Are you sometimes involved from the very beginning of a new product?
- Sometimes, it varies. I have been very much involved in edge storage, which is when you store images locally in the camera. We have seen it with Axis Camera Companion and I think it will be a game shifter in the industry. The VMS won't be eliminated, it will be needed regardless of where video is stored. But with Axis Camera Companion the installation becomes a lot easier and this technology will be used to address the camera market for smaller installations, for example a small shop. It will take a while before it has it's break through, but I think it will be a game shifter just like the network camera. Finally we can get rid of the DVR!

Which are the biggest trends in the market today?
- Edge storage and hosted video. We have also seen that the transition to HD has occurred. Analogue is still competing with HD, but, I believe, analogue doesn't stand a chance.

What's your opinion on Security­as­a­Service and hosted video?
- The security industry is very conservative. It's one of few markets where analogue technology still has such a big market share today. That makes it hard for new ideas such as Security-as-a-Service to grow. It isn't happening as fast as we would like, but it's definitely on the rise. The logic for it is obvious. Everyone wanting a surveillance service must have it as a service.

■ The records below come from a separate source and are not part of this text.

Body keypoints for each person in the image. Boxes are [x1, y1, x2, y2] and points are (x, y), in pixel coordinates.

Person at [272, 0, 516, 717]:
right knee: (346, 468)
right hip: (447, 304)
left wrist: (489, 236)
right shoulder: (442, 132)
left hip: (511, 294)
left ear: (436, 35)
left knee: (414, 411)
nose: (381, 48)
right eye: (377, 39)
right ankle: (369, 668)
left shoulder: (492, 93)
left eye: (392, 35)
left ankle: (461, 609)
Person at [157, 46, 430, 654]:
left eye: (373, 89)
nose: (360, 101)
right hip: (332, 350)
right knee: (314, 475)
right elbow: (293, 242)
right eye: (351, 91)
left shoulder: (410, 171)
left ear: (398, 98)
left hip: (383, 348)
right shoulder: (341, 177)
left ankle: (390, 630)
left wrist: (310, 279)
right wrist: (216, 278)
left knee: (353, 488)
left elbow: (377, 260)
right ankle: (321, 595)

Just putting up a camera and hoping it will solve all problems isn't very smart. When this can be combined with edge storage the value will be very attractive as you have both local and remote storage of your video.

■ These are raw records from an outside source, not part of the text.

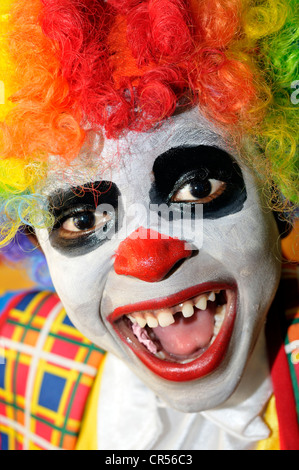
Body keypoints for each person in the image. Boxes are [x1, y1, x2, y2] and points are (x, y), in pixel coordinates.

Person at [0, 0, 298, 450]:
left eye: (198, 189)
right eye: (83, 219)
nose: (148, 260)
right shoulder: (15, 353)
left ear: (277, 193)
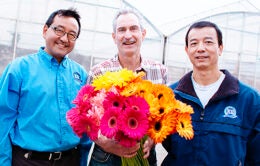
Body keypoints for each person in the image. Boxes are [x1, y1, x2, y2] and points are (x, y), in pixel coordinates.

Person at [0, 8, 91, 166]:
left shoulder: (80, 74)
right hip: (28, 161)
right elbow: (3, 121)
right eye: (59, 30)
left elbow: (85, 122)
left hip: (70, 160)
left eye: (72, 35)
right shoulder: (19, 69)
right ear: (45, 30)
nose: (64, 39)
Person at [162, 21, 260, 165]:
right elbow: (167, 142)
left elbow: (256, 155)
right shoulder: (171, 96)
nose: (200, 48)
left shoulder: (249, 100)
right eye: (194, 43)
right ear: (187, 50)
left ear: (220, 48)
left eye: (208, 42)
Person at [86, 8, 168, 166]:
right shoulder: (99, 72)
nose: (128, 35)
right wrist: (104, 143)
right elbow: (87, 118)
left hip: (144, 154)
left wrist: (153, 138)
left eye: (133, 28)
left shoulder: (159, 71)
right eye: (121, 30)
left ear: (143, 34)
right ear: (114, 37)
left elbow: (163, 114)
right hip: (106, 156)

Will it change the market?
- No, all security companies already sell a "service" and I think they could improve the performance of that service with video as a service.

More and more companies are running their own camera monitoring centres.
- Yes, and when the big security companies such as Securitas and G4S really start to adapt to network video they will be able to equip their personnel with smartphones or tablets, and when an alarm is triggered they will have video access in their hands. They will be a lot more effective than they are today.

What will the market be like in the future?
- I have a strong belief in our business model. The traditional security distributor will have a tough time. I also believe in a transition to more modern IT related distributors.

And the technology?
- Moore's law can't be stopped. It shows how much more CPU can be put in a camera over time, and then it's all about figuring out what do to with the increasing CPU. There are also things that don't follow Moore's law, for example the camera lens. I love to compare a surveillance camera to the human eye, and there are areas where each of them is still better. Putting a 20 megapixel sensor on a lens is not an issue, we have done that for years. But we want it to provide an image quality corresponding to the specifications, and that is not easily done today.

Will the HD standard remain for a long time?
- Yes, I think so. But not as long as 70 years like the analogue standard.